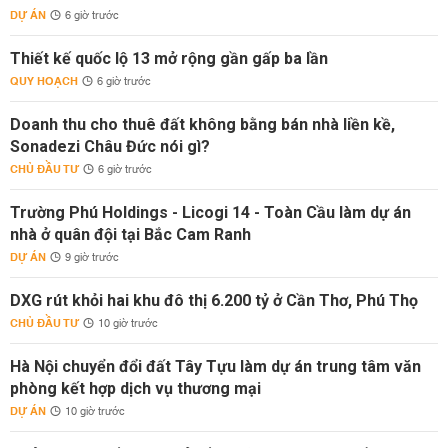
DỰ ÁN
6 giờ trước
Thiết kế quốc lộ 13 mở rộng gần gấp ba lần
QUY HOẠCH
6 giờ trước
Doanh thu cho thuê đất không bằng bán nhà liền kề,
Sonadezi Châu Đức nói gì?
CHỦ ĐẦU TƯ
6 giờ trước
Trường Phú Holdings - Licogi 14 - Toàn Cầu làm dự án
nhà ở quân đội tại Bắc Cam Ranh
DỰ ÁN
9 giờ trước
DXG rút khỏi hai khu đô thị 6.200 tỷ ở Cần Thơ, Phú Thọ
CHỦ ĐẦU TƯ
10 giờ trước
Hà Nội chuyển đổi đất Tây Tựu làm dự án trung tâm văn
phòng kết hợp dịch vụ thương mại
DỰ ÁN
10 giờ trước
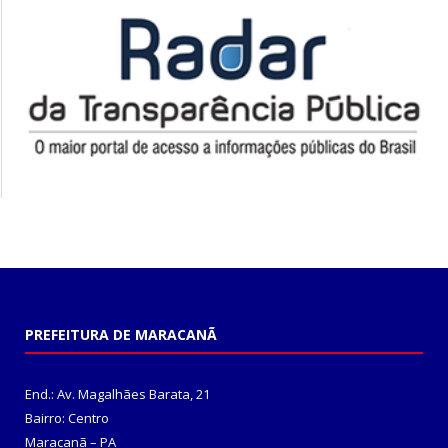
PREFEITURA DE MARACANÃ
End.: Av. Magalhães Barata, 21
Bairro: Centro
Maracanã – PA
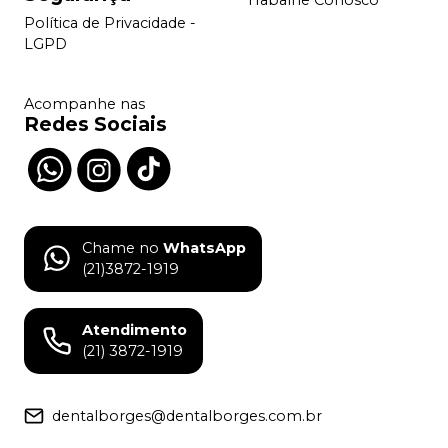
Trabalhe Conosco
Política de Privacidade -
LGPD
Acompanhe nas
Redes Sociais
Chame no
WhatsApp
(21)3872-1919
Atendimento
(21) 3872-1919
dentalborges@dentalborges.com.br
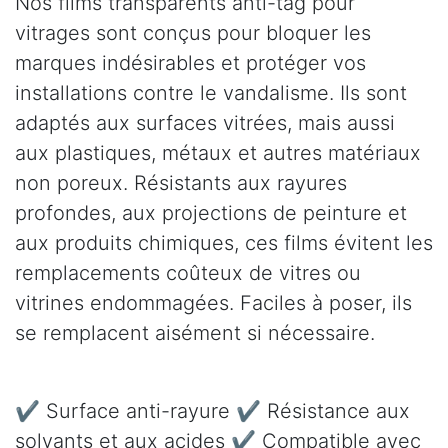
Nos films transparents anti-tag pour
vitrages sont conçus pour bloquer les
marques indésirables et protéger vos
installations contre le vandalisme. Ils sont
adaptés aux surfaces vitrées, mais aussi
aux plastiques, métaux et autres matériaux
non poreux. Résistants aux rayures
profondes, aux projections de peinture et
aux produits chimiques, ces films évitent les
remplacements coûteux de vitres ou
vitrines endommagées. Faciles à poser, ils
se remplacent aisément si nécessaire.
✔ Surface anti-rayure ✔ Résistance aux
solvants et aux acides ✔ Compatible avec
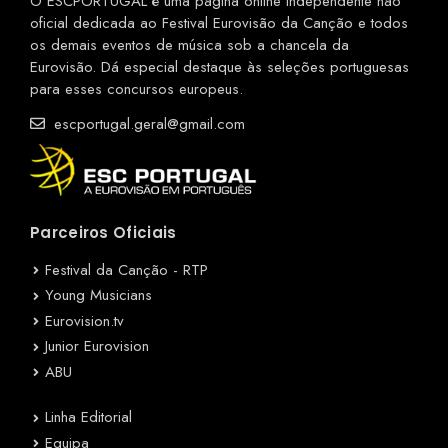
O ESCPORTUGAL é uma página online independente não
oficial dedicada ao Festival Eurovisão da Canção e todos
os demais eventos de música sob a chancela da
Eurovisão. Dá especial destaque às seleções portuguesas
para esses concursos europeus.
escportugal.geral@gmail.com
Parceiros Oficiais
Festival da Canção - RTP
Young Musicians
Eurovision.tv
Junior Eurovision
ABU
Linha Editorial
Equipa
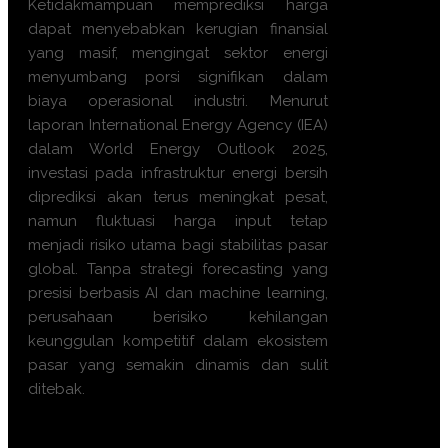
Ketidakmampuan memprediksi harga
dapat menyebabkan kerugian finansial
yang masif, mengingat sektor energi
menyumbang porsi signifikan dalam
biaya operasional industri. Menurut
laporan International Energy Agency (IEA)
dalam World Energy Outlook 2025,
investasi pada infrastruktur energi bersih
diprediksi akan terus meningkat pesat,
namun fluktuasi harga input tetap
menjadi risiko utama bagi stabilitas pasar
global. Tanpa strategi forecasting yang
presisi berbasis AI dan machine learning,
perusahaan berisiko kehilangan
keunggulan kompetitif dalam ekosistem
pasar yang semakin dinamis dan sulit
ditebak.
Apa manfaat Training
Energy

+--

Exercise - Please substitute "5 giờ trước" for every "6 giờ trước" in the lines above, keep everything else the same, and leave out the pictures.

Written answer -
DỰ ÁN
5 giờ trước
Thiết kế quốc lộ 13 mở rộng gần gấp ba lần
QUY HOẠCH
5 giờ trước
Doanh thu cho thuê đất không bằng bán nhà liền kề,
Sonadezi Châu Đức nói gì?
CHỦ ĐẦU TƯ
5 giờ trước
Trường Phú Holdings - Licogi 14 - Toàn Cầu làm dự án
nhà ở quân đội tại Bắc Cam Ranh
DỰ ÁN
9 giờ trước
DXG rút khỏi hai khu đô thị 6.200 tỷ ở Cần Thơ, Phú Thọ
CHỦ ĐẦU TƯ
10 giờ trước
Hà Nội chuyển đổi đất Tây Tựu làm dự án trung tâm văn
phòng kết hợp dịch vụ thương mại
DỰ ÁN
10 giờ trước
PREFEITURA DE MARACANÃ
End.: Av. Magalhães Barata, 21
Bairro: Centro
Maracanã – PA
Trabalhe Conosco
Política de Privacidade -
LGPD
Acompanhe nas
Redes Sociais
Chame no
WhatsApp
(21)3872-1919
Atendimento
(21) 3872-1919
dentalborges@dentalborges.com.br
Nos films transparents anti-tag pour
vitrages sont conçus pour bloquer les
marques indésirables et protéger vos
installations contre le vandalisme. Ils sont
adaptés aux surfaces vitrées, mais aussi
aux plastiques, métaux et autres matériaux
non poreux. Résistants aux rayures
profondes, aux projections de peinture et
aux produits chimiques, ces films évitent les
remplacements coûteux de vitres ou
vitrines endommagées. Faciles à poser, ils
se remplacent aisément si nécessaire.
✔ Surface anti-rayure ✔ Résistance aux
solvants et aux acides ✔ Compatible avec
O ESCPORTUGAL é uma página online independente não
oficial dedicada ao Festival Eurovisão da Canção e todos
os demais eventos de música sob a chancela da
Eurovisão. Dá especial destaque às seleções portuguesas
para esses concursos europeus.
escportugal.geral@gmail.com
Parceiros Oficiais
Festival da Canção - RTP
Young Musicians
Eurovision.tv
Junior Eurovision
ABU
Linha Editorial
Equipa
Ketidakmampuan memprediksi harga
dapat menyebabkan kerugian finansial
yang masif, mengingat sektor energi
menyumbang porsi signifikan dalam
biaya operasional industri. Menurut
laporan International Energy Agency (IEA)
dalam World Energy Outlook 2025,
investasi pada infrastruktur energi bersih
diprediksi akan terus meningkat pesat,
namun fluktuasi harga input tetap
menjadi risiko utama bagi stabilitas pasar
global. Tanpa strategi forecasting yang
presisi berbasis AI dan machine learning,
perusahaan berisiko kehilangan
keunggulan kompetitif dalam ekosistem
pasar yang semakin dinamis dan sulit
ditebak.
Apa manfaat Training
Energy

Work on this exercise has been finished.